[Data entries]
****************

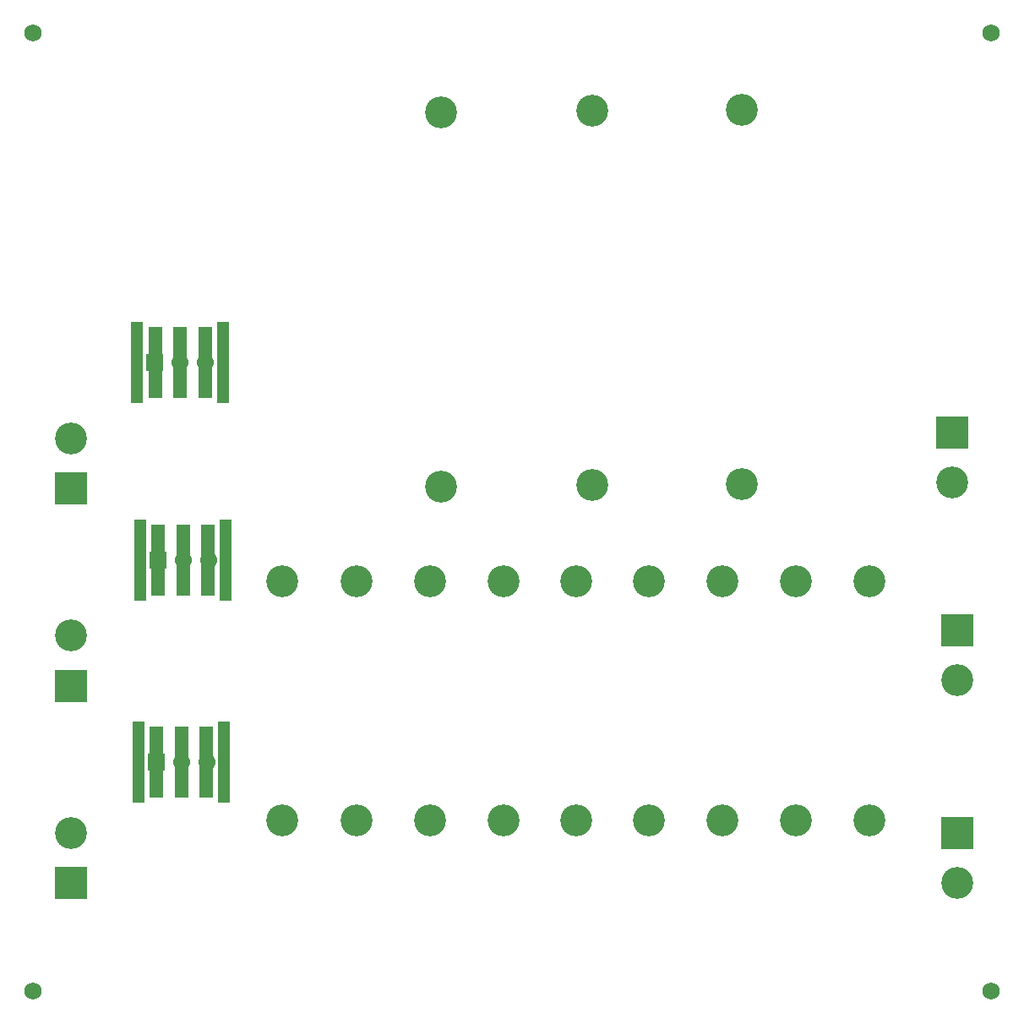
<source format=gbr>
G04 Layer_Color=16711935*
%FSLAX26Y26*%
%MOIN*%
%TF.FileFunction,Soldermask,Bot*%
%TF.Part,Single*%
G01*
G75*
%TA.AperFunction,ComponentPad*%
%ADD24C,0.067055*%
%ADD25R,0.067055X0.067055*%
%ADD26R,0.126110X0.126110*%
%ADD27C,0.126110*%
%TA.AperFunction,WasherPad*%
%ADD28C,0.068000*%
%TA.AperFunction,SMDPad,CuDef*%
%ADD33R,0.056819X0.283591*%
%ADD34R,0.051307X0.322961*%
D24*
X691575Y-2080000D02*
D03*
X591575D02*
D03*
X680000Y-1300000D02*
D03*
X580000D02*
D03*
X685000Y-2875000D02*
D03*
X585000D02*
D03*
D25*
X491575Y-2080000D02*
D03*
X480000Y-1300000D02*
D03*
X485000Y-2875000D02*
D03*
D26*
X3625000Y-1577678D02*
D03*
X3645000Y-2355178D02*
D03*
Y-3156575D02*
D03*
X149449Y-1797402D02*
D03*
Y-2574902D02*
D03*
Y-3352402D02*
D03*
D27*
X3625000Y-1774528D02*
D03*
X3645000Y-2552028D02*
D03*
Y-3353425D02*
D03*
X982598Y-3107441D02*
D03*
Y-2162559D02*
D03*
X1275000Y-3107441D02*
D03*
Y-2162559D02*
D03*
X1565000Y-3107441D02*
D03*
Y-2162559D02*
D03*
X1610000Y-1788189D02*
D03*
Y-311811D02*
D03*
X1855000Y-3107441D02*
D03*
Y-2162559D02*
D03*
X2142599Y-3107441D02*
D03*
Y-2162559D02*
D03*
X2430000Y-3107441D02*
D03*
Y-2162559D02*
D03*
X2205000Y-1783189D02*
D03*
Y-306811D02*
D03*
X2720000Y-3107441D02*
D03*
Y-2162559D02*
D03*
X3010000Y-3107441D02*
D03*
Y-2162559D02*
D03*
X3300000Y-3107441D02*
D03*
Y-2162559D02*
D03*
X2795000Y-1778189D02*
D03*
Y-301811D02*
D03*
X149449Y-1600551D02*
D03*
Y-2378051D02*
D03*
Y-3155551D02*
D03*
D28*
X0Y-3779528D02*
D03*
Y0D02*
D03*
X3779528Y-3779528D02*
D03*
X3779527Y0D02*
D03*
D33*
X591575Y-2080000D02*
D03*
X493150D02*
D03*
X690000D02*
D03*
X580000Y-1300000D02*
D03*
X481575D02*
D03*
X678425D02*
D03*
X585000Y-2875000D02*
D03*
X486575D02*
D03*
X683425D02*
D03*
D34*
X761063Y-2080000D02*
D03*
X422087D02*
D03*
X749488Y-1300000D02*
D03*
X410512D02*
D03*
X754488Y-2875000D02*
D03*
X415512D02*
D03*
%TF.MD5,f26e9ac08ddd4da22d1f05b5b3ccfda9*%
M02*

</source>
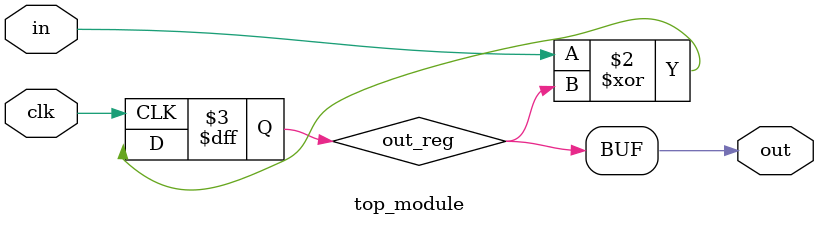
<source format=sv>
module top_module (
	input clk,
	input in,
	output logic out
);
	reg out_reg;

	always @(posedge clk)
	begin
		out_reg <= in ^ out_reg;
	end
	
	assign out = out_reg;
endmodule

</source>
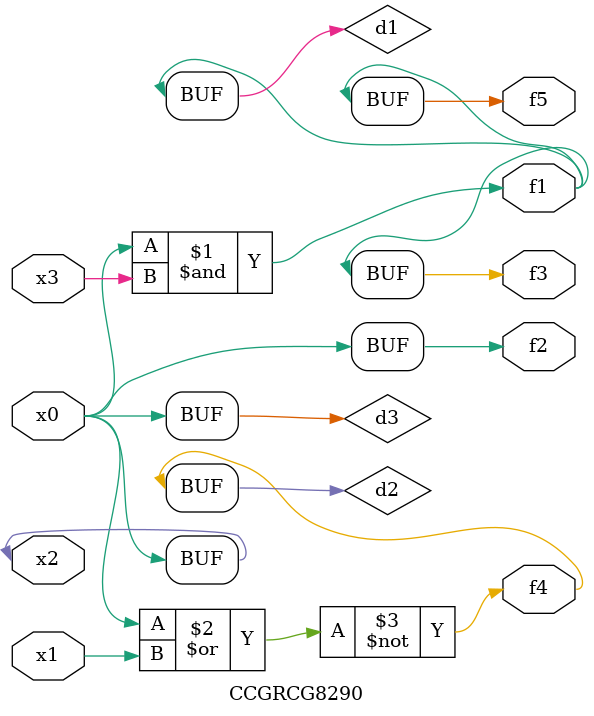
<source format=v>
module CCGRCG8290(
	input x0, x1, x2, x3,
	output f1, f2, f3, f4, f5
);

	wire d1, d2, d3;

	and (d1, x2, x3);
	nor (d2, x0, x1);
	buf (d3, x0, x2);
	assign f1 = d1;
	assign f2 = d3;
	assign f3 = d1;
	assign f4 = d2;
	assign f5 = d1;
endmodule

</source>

****************

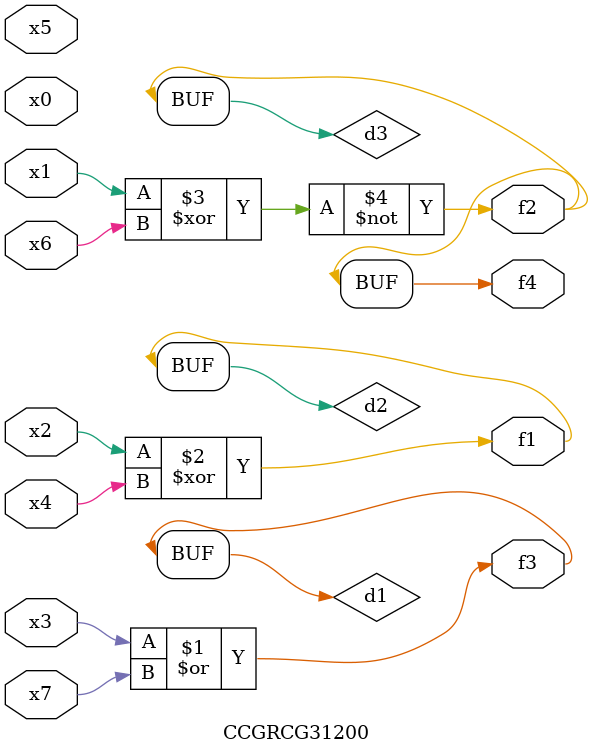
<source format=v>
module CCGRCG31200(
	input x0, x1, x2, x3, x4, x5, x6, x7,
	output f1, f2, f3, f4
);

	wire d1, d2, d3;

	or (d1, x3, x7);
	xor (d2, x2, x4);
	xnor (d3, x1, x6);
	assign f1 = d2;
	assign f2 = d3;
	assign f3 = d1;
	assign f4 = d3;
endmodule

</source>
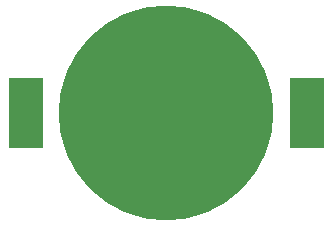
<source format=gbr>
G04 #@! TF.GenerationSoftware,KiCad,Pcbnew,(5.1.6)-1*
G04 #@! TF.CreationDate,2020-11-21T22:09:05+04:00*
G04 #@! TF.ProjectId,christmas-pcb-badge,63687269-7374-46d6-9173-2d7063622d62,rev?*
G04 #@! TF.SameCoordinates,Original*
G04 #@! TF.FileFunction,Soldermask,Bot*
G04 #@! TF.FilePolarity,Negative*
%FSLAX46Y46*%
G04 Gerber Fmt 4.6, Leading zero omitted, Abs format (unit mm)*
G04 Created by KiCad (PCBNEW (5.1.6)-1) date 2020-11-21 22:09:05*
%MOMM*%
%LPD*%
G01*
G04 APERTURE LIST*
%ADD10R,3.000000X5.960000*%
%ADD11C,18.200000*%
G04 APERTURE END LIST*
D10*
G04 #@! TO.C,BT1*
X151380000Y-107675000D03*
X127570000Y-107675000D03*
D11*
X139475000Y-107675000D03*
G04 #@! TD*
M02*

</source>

****************

** What you need to do **
Find every line of the data that holds the string "Soldermask", then say how many there are and nothing else.

** Response to this exercise **
2